PROBLEM DESCRIPTION: Images are to be omitted, and the rest of the records reproduced exactly.

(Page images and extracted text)
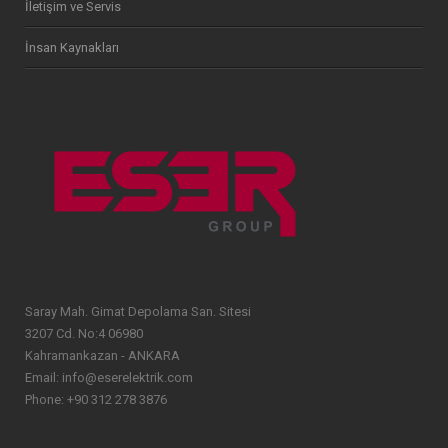
İletişim ve Servis
İnsan Kaynakları
Saray Mah. Gimat Depolama San. Sitesi
3207 Cd. No:4 06980
Kahramankazan - ANKARA
Email: info@eserelektrik.com
Phone: +90 312 278 3876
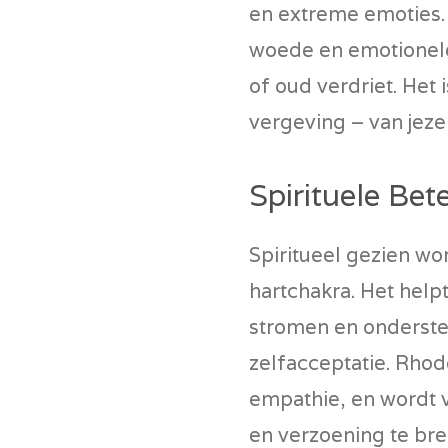
en extreme emoties. 
woede en emotionele 
of oud verdriet. Het 
vergeving – van jeze
Spirituele Be
Spiritueel gezien wo
hartchakra. Het helpt
stromen en ondersteun
zelfacceptatie. Rho
empathie, en wordt v
en verzoening te br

EXERCISE RESULT:
İletişim ve Servis
İnsan Kaynakları
Saray Mah. Gimat Depolama San. Sitesi
3207 Cd. No:4 06980
Kahramankazan - ANKARA
Email: info@eserelektrik.com
Phone: +90 312 278 3876
en extreme emoties. 
woede en emotionele 
of oud verdriet. Het 
vergeving – van jeze
Spirituele Be
Spiritueel gezien wo
hartchakra. Het helpt
stromen en ondersteun
zelfacceptatie. Rho
empathie, en wordt v
en verzoening te br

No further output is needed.